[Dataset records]
★ ★ ★
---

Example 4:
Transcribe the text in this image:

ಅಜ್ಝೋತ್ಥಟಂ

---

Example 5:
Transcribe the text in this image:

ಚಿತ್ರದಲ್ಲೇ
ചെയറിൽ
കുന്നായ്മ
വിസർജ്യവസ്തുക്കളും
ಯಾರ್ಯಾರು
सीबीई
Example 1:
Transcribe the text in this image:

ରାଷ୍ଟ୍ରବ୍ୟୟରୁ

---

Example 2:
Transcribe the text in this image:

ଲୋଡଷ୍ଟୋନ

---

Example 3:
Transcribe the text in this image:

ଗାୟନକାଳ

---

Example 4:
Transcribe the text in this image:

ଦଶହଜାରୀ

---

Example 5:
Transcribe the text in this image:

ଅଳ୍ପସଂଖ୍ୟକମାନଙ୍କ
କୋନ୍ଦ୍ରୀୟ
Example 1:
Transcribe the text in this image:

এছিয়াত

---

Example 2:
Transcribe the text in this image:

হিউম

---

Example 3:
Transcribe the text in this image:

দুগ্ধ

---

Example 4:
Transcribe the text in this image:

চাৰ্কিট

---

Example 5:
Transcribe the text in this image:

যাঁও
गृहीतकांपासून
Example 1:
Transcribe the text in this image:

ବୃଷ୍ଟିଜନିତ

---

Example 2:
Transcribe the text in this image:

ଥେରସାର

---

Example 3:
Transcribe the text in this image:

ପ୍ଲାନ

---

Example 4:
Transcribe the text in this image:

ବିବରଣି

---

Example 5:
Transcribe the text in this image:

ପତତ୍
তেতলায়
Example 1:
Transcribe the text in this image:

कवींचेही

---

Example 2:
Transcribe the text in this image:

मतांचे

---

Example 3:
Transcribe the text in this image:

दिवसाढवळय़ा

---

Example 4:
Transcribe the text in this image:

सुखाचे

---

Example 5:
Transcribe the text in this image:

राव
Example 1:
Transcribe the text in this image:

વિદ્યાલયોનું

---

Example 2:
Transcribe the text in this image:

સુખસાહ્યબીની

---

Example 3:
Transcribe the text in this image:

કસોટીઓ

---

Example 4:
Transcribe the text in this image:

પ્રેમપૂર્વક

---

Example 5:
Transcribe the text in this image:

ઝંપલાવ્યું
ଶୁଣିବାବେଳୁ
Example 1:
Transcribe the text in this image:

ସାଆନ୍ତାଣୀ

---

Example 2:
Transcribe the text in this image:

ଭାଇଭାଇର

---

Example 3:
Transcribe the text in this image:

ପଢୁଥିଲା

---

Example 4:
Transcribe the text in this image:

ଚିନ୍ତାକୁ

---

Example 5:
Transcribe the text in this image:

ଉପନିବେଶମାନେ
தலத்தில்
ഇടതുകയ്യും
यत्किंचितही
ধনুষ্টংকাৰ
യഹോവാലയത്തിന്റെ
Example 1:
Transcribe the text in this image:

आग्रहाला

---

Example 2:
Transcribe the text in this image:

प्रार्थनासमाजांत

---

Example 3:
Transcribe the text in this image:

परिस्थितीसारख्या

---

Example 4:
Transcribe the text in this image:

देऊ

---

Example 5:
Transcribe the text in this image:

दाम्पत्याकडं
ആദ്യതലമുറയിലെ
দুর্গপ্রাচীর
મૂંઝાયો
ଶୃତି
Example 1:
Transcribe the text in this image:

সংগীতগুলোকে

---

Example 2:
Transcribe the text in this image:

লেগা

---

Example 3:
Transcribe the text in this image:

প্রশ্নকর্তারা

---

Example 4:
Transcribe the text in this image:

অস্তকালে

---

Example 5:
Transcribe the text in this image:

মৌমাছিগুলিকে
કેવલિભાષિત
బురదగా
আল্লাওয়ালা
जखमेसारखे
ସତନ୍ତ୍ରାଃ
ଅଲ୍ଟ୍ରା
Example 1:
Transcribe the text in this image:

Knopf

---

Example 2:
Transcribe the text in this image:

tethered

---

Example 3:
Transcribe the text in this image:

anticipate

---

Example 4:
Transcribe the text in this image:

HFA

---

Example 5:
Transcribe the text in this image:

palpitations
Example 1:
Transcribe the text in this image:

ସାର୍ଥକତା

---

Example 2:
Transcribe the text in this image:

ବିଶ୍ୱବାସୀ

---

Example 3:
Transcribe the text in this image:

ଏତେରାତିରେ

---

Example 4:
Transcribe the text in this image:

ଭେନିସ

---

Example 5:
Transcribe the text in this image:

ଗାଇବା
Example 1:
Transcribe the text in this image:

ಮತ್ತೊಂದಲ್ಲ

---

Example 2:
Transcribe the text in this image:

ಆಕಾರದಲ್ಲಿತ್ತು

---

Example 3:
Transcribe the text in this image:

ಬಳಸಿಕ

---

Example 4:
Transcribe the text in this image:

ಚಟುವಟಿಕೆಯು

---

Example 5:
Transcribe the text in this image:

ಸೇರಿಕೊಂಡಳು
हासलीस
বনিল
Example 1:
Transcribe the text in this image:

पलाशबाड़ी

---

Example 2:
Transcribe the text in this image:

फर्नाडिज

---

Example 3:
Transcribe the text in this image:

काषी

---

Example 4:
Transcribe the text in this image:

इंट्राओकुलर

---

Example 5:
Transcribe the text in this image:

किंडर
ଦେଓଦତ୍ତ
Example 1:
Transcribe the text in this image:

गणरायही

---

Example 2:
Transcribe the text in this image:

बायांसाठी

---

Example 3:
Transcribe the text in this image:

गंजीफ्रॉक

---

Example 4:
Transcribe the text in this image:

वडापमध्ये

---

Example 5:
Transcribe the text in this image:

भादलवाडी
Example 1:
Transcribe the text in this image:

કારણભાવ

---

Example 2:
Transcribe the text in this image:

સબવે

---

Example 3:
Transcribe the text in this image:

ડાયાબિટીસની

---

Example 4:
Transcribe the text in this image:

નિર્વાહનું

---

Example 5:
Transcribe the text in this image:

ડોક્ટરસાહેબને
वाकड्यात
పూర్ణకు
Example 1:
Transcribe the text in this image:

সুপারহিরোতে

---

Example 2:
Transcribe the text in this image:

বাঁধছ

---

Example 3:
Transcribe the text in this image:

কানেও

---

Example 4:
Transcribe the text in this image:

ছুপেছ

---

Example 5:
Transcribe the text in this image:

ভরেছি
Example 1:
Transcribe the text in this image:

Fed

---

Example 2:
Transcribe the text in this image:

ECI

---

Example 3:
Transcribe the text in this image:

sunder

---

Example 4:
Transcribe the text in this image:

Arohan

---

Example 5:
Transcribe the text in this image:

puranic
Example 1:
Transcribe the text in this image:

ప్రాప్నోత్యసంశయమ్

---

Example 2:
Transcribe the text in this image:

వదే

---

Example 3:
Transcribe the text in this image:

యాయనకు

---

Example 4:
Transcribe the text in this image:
★ ★ ★
Reproduce every line of the material above, keeping each character the same.

● Finished exercise:
---

Example 4:
Transcribe the text in this image:

ಅಜ್ಝೋತ್ಥಟಂ

---

Example 5:
Transcribe the text in this image:

ಚಿತ್ರದಲ್ಲೇ
ചെയറിൽ
കുന്നായ്മ
വിസർജ്യവസ്തുക്കളും
ಯಾರ್ಯಾರು
सीबीई
Example 1:
Transcribe the text in this image:

ରାଷ୍ଟ୍ରବ୍ୟୟରୁ

---

Example 2:
Transcribe the text in this image:

ଲୋଡଷ୍ଟୋନ

---

Example 3:
Transcribe the text in this image:

ଗାୟନକାଳ

---

Example 4:
Transcribe the text in this image:

ଦଶହଜାରୀ

---

Example 5:
Transcribe the text in this image:

ଅଳ୍ପସଂଖ୍ୟକମାନଙ୍କ
କୋନ୍ଦ୍ରୀୟ
Example 1:
Transcribe the text in this image:

এছিয়াত

---

Example 2:
Transcribe the text in this image:

হিউম

---

Example 3:
Transcribe the text in this image:

দুগ্ধ

---

Example 4:
Transcribe the text in this image:

চাৰ্কিট

---

Example 5:
Transcribe the text in this image:

যাঁও
गृहीतकांपासून
Example 1:
Transcribe the text in this image:

ବୃଷ୍ଟିଜନିତ

---

Example 2:
Transcribe the text in this image:

ଥେରସାର

---

Example 3:
Transcribe the text in this image:

ପ୍ଲାନ

---

Example 4:
Transcribe the text in this image:

ବିବରଣି

---

Example 5:
Transcribe the text in this image:

ପତତ୍
তেতলায়
Example 1:
Transcribe the text in this image:

कवींचेही

---

Example 2:
Transcribe the text in this image:

मतांचे

---

Example 3:
Transcribe the text in this image:

दिवसाढवळय़ा

---

Example 4:
Transcribe the text in this image:

सुखाचे

---

Example 5:
Transcribe the text in this image:

राव
Example 1:
Transcribe the text in this image:

વિદ્યાલયોનું

---

Example 2:
Transcribe the text in this image:

સુખસાહ્યબીની

---

Example 3:
Transcribe the text in this image:

કસોટીઓ

---

Example 4:
Transcribe the text in this image:

પ્રેમપૂર્વક

---

Example 5:
Transcribe the text in this image:

ઝંપલાવ્યું
ଶୁଣିବାବେଳୁ
Example 1:
Transcribe the text in this image:

ସାଆନ୍ତାଣୀ

---

Example 2:
Transcribe the text in this image:

ଭାଇଭାଇର

---

Example 3:
Transcribe the text in this image:

ପଢୁଥିଲା

---

Example 4:
Transcribe the text in this image:

ଚିନ୍ତାକୁ

---

Example 5:
Transcribe the text in this image:

ଉପନିବେଶମାନେ
தலத்தில்
ഇടതുകയ്യും
यत्किंचितही
ধনুষ্টংকাৰ
യഹോവാലയത്തിന്റെ
Example 1:
Transcribe the text in this image:

आग्रहाला

---

Example 2:
Transcribe the text in this image:

प्रार्थनासमाजांत

---

Example 3:
Transcribe the text in this image:

परिस्थितीसारख्या

---

Example 4:
Transcribe the text in this image:

देऊ

---

Example 5:
Transcribe the text in this image:

दाम्पत्याकडं
ആദ്യതലമുറയിലെ
দুর্গপ্রাচীর
મૂંઝાયો
ଶୃତି
Example 1:
Transcribe the text in this image:

সংগীতগুলোকে

---

Example 2:
Transcribe the text in this image:

লেগা

---

Example 3:
Transcribe the text in this image:

প্রশ্নকর্তারা

---

Example 4:
Transcribe the text in this image:

অস্তকালে

---

Example 5:
Transcribe the text in this image:

মৌমাছিগুলিকে
કેવલિભાષિત
బురదగా
আল্লাওয়ালা
जखमेसारखे
ସତନ୍ତ୍ରାଃ
ଅଲ୍ଟ୍ରା
Example 1:
Transcribe the text in this image:

Knopf

---

Example 2:
Transcribe the text in this image:

tethered

---

Example 3:
Transcribe the text in this image:

anticipate

---

Example 4:
Transcribe the text in this image:

HFA

---

Example 5:
Transcribe the text in this image:

palpitations
Example 1:
Transcribe the text in this image:

ସାର୍ଥକତା

---

Example 2:
Transcribe the text in this image:

ବିଶ୍ୱବାସୀ

---

Example 3:
Transcribe the text in this image:

ଏତେରାତିରେ

---

Example 4:
Transcribe the text in this image:

ଭେନିସ

---

Example 5:
Transcribe the text in this image:

ଗାଇବା
Example 1:
Transcribe the text in this image:

ಮತ್ತೊಂದಲ್ಲ

---

Example 2:
Transcribe the text in this image:

ಆಕಾರದಲ್ಲಿತ್ತು

---

Example 3:
Transcribe the text in this image:

ಬಳಸಿಕ

---

Example 4:
Transcribe the text in this image:

ಚಟುವಟಿಕೆಯು

---

Example 5:
Transcribe the text in this image:

ಸೇರಿಕೊಂಡಳು
हासलीस
বনিল
Example 1:
Transcribe the text in this image:

पलाशबाड़ी

---

Example 2:
Transcribe the text in this image:

फर्नाडिज

---

Example 3:
Transcribe the text in this image:

काषी

---

Example 4:
Transcribe the text in this image:

इंट्राओकुलर

---

Example 5:
Transcribe the text in this image:

किंडर
ଦେଓଦତ୍ତ
Example 1:
Transcribe the text in this image:

गणरायही

---

Example 2:
Transcribe the text in this image:

बायांसाठी

---

Example 3:
Transcribe the text in this image:

गंजीफ्रॉक

---

Example 4:
Transcribe the text in this image:

वडापमध्ये

---

Example 5:
Transcribe the text in this image:

भादलवाडी
Example 1:
Transcribe the text in this image:

કારણભાવ

---

Example 2:
Transcribe the text in this image:

સબવે

---

Example 3:
Transcribe the text in this image:

ડાયાબિટીસની

---

Example 4:
Transcribe the text in this image:

નિર્વાહનું

---

Example 5:
Transcribe the text in this image:

ડોક્ટરસાહેબને
वाकड्यात
పూర్ణకు
Example 1:
Transcribe the text in this image:

সুপারহিরোতে

---

Example 2:
Transcribe the text in this image:

বাঁধছ

---

Example 3:
Transcribe the text in this image:

কানেও

---

Example 4:
Transcribe the text in this image:

ছুপেছ

---

Example 5:
Transcribe the text in this image:

ভরেছি
Example 1:
Transcribe the text in this image:

Fed

---

Example 2:
Transcribe the text in this image:

ECI

---

Example 3:
Transcribe the text in this image:

sunder

---

Example 4:
Transcribe the text in this image:

Arohan

---

Example 5:
Transcribe the text in this image:

puranic
Example 1:
Transcribe the text in this image:

ప్రాప్నోత్యసంశయమ్

---

Example 2:
Transcribe the text in this image:

వదే

---

Example 3:
Transcribe the text in this image:

యాయనకు

---

Example 4:
Transcribe the text in this image:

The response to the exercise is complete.